Implementation of precise interval statistics is based on maintenance of recent data window which could lead to memory consumption problems. At this point approximation of interval statistics is the solution. But there’s no such thing as a free lunch and with approximation of interval statistics we lose precision.

We base our interval statistics implementation on modification of exponential smoothing technique.

Exponential Moving Average

Exponential moving average is an example of both exponential smoothing and interval statistics.

The basic formula of exponential moving average is:

\[EMA_t = \alpha \cdot x_t + (1 - \alpha) \cdot EMA_{t - 1}\]

Here

  • \(EMA_t\) is exponential moving average at time \(t\)
  • \(x_{t - 1}\) is datum at time \(t - 1\)
  • \(\alpha\) is smoothing factor, 0 < \(\alpha\) < 1

The only configurable parameter in exponential moving average is smoothing factor \(\alpha\). Higher \(\alpha\) values will discount older data faster.

If you are interested in just about \(N\) last data values the best choices for \(\alpha\) would be \(\frac{2}{N + 1}\) and \(\frac{1}{N}\). With this perception exponential moving average can be roughly perceived as an interval statistics for the last N data values.

Exponential Smoothing Technique For Time Intervals

Enhancement of exponential smoothing could be made by adjusting smoothing factor in runtime. Also to extend exponential smoothing to time intervals smoothing factor should be based on data timestamps and elapsed time between datum points.

For example, interval sum (for last time interval \(T\)) can be maintained in the following general form (corner cases are not considered):

\[S_k = x_k + (1 - E) \cdot S_{k - 1}\]

Here

  • \(S_k\) is approximately sum of data values over last time interval \(T\) that ends on \(x_k\) timestamp \(t_k\)
  • \(x_k\) is datum with timestamp \(t_k\)
  • \(E\) is the ratio of elapsed time between \(t_{k - 1}\) and \(t_k\) timestamps to time interval \(T\)

The “physical” interpretation of interval sum formula is the following.

Let \(S_{k - 1}\) be interval sum of \(x\) data values over last time interval \(T\) that ends on \(t_{k - 1}\) timestamp.
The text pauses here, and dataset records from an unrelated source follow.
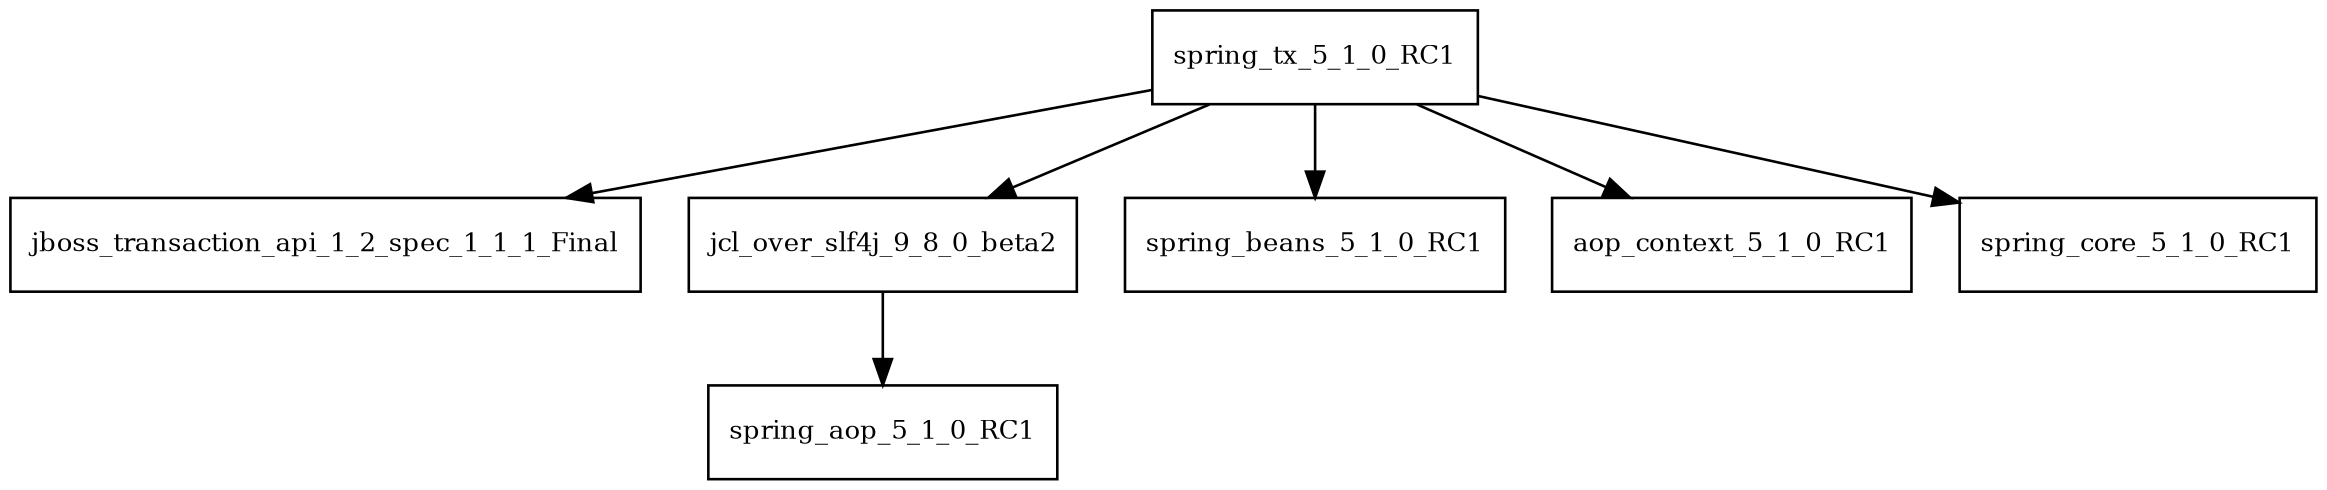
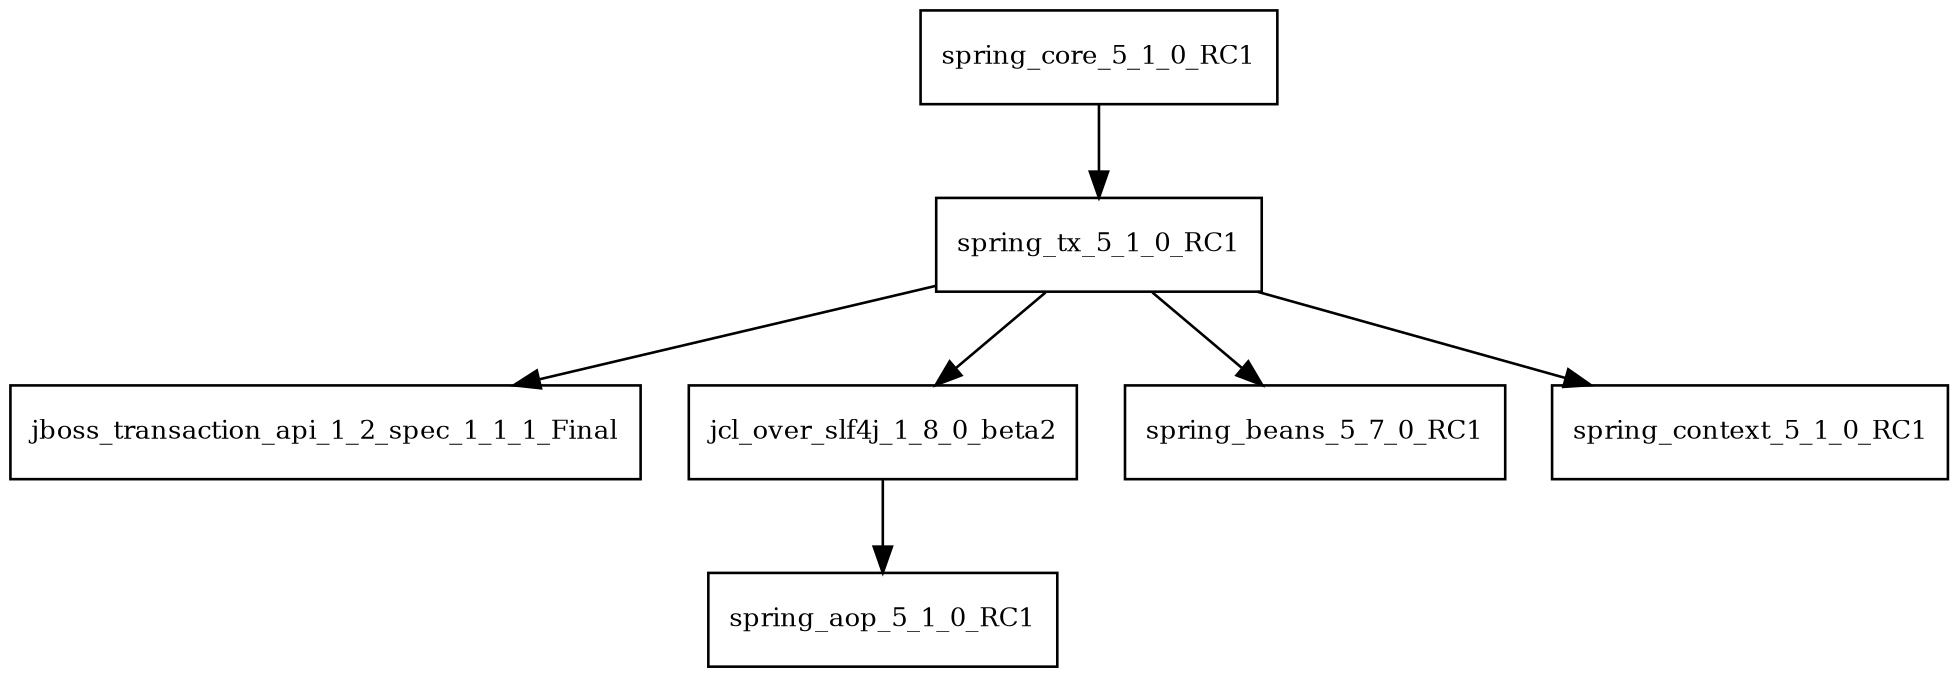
  digraph {
    node [fontsize=10.0 shape=box]
    spring_tx_5_1_0_RC1
    jboss_transaction_api_1_2_spec_1_1_1_Final
-   jcl_over_slf4j_1_8_0_beta2 [label=jcl_over_slf4j_9_8_0_beta2]
-   spring_beans_5_1_0_RC1
-   spring_context_5_1_0_RC1 [label=aop_context_5_1_0_RC1]
+   jcl_over_slf4j_1_8_0_beta2
+   spring_beans_5_1_0_RC1 [label=spring_beans_5_7_0_RC1]
+   spring_context_5_1_0_RC1
    spring_core_5_1_0_RC1
    spring_aop_5_1_0_RC1
    spring_tx_5_1_0_RC1 -> jboss_transaction_api_1_2_spec_1_1_1_Final
    spring_tx_5_1_0_RC1 -> jcl_over_slf4j_1_8_0_beta2
    spring_tx_5_1_0_RC1 -> spring_beans_5_1_0_RC1
    spring_tx_5_1_0_RC1 -> spring_context_5_1_0_RC1
-   spring_tx_5_1_0_RC1 -> spring_core_5_1_0_RC1
+   spring_core_5_1_0_RC1 -> spring_tx_5_1_0_RC1
    jcl_over_slf4j_1_8_0_beta2 -> spring_aop_5_1_0_RC1
  }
Also let sum of considered \(x\) values be evenly distributed over time interval \(T\).

When new datum value \(x_k\) comes at timestamp \(t_k\) time interval window is shifted by \(\Delta T_k = t_k - t_{k - 1}\). And only \(\frac{T - \Delta T_k}{T}\) part of previous time interval window overlaps with the new one.

Thus as sum of values is evenly distributed over previous time interval only \(\frac{T - \Delta T_k}{T}\) part of previous interval sum should preserved. New datum value \(x_k\) contributes to the new interval sum with no modification as evenly distributed over last \(\Delta T_k\) time interval.

Still this approach is approximation of precise interval statistics and might behave poorly on irregular and sparse data series, but in general its behaviour is acceptable.

Interval count statistics is easily obtained from interval sum by replacing \(x\) values with constant 1.

And interval mean is just the ratio of interval sum to interval count.

List of Handystats’ Incremental Statistics

Here is the full list of incremental statistics that are supported by handystats library:

  • min
  • max
  • sum
  • count
  • min
  • moving average (exponential)
  • interval count
  • interval sum
  • interval mean

Incremental Statistics Implementation

We base our incremental statistics implementation on Boost.Accumulators with additional moving average and interval statistics.